Literary Devices Examples in The Mortal Immortal:
The Mortal Immortal 5
"Death! mysterious, ill-visaged friend of weak humanity! Why alone of all mortals have you cast me from your sheltering fold? ..." See in text (The Mortal Immortal)
Notice the vocabulary choice Winzy uses to characterize his personification of death. To others, death is feared and avoided; to Winzy, he is a “friend” despite his unpleasant appearance. Death’s company is now something that Winzy longs for, seeing it as a refuge and a place of peace from the terrible emotions he must experience now that those he has loved are dead.
"Back to your cage--hawks are abroad!"..." See in text (The Mortal Immortal)
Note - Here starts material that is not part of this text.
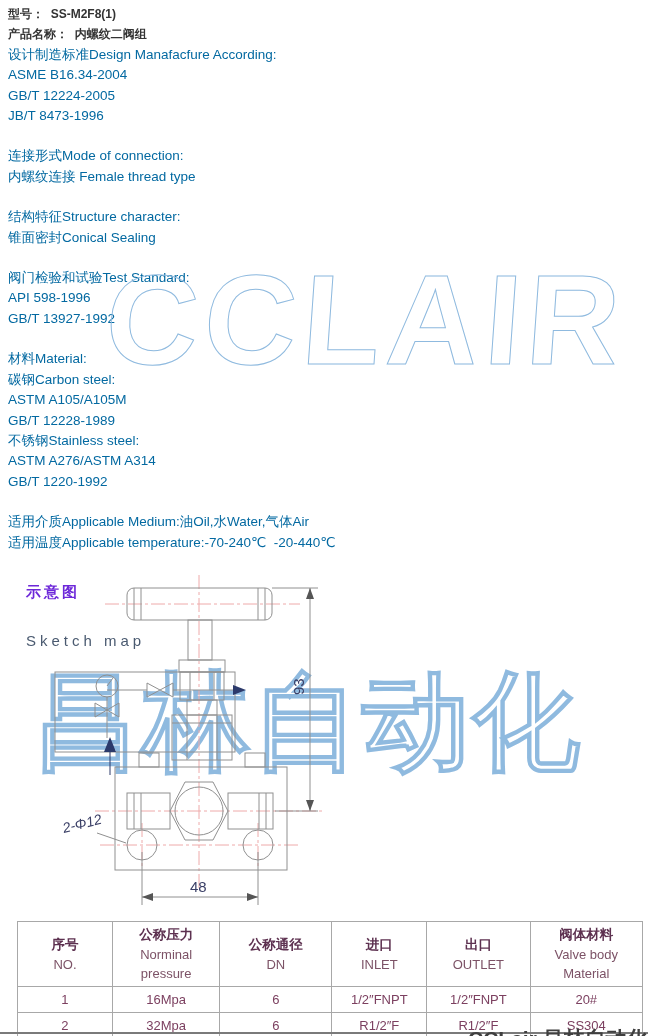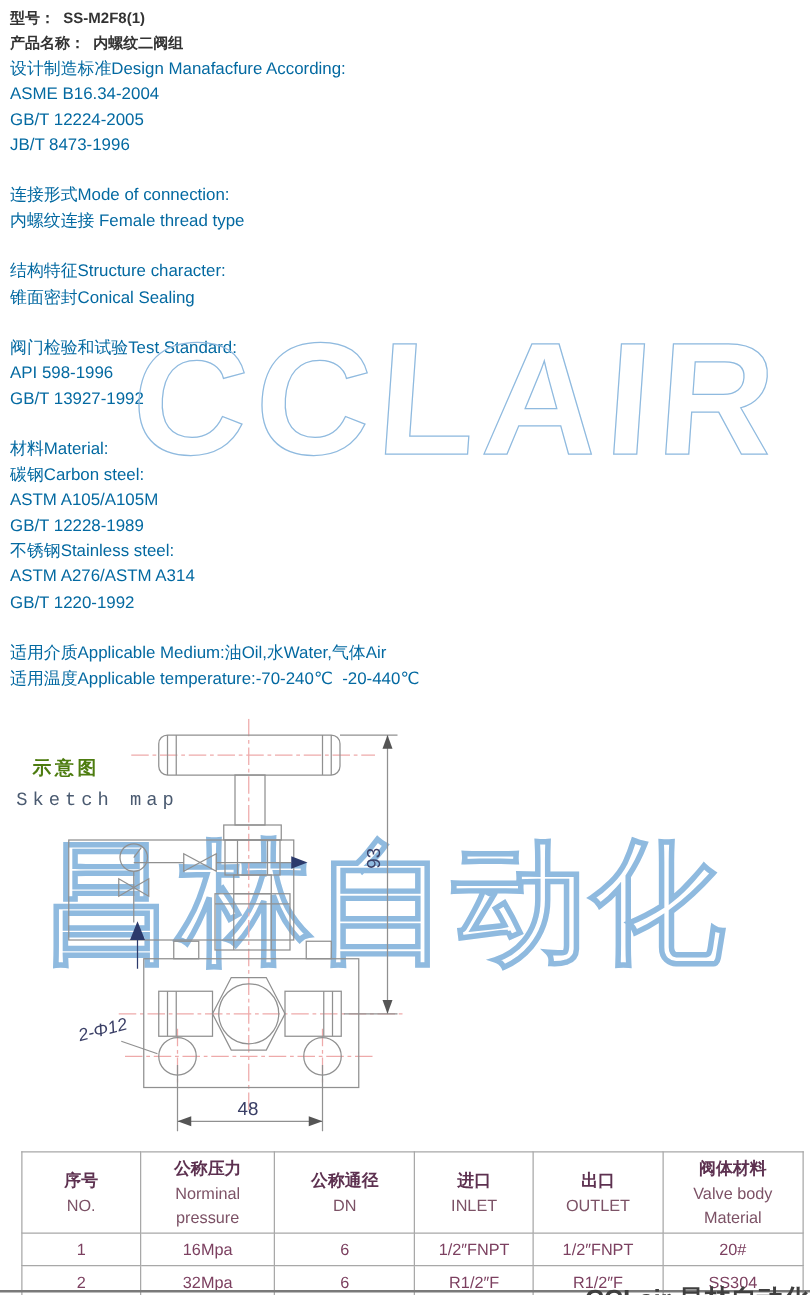"示意图" #sketch-label-cn { color: #4d7c0f -> #6d28d9; top: 605px -> 583px }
Notice the abundant use of comparisons to nature that Shelley makes to characterize these people. While Bertha’s youth allows her to move like graceful deer, her guardian “hobbles.” This sets up preference for youth over age, which will be echoed in later scenes. Notice also how Winzy is viewed by Bertha’s guardians: he is a hawk, a predator from which Bertha must be protected.
"I will not attempt to describe the sleep of glory and bliss which bathed my soul in paradise..." See in text (The Mortal Immortal)
The tone is now hopeful and blissful; Winzy is content beyond words or human comprehension, so description of his state is left more to the imagination than intricately recounted.
"an odour the most fragrant and grateful stole over my sense; the vessel seemed one globe of living radiance, lovely to the eye, and most inviting to the taste...." See in text (The Mortal Immortal)
This is the first instance of multisensory imagery in the story. Notice how appealing the drink seems to a variety of senses: its appearance is beautiful, eye-catching, and symmetrical while its pleasant scent is left up to the reader’s imagination. This allows the reader to imagine whatever is most alluring, a calculated move by Shelley.
"I will tell my story, and my reader shall judge for me. I will tell my story, and so contrive to pass some few hours of a long eternity, become so wearisome to me. ..." See in text (The Mortal Immortal)
Here, Winzy outlines his purpose for writing: he wishes to recount his life—and pass some time—so that readers may judge him moral or immoral. This is a typical goal of confessional literature; at the end, readers are left to judge for themselves if all of Winzy’s actions are justified.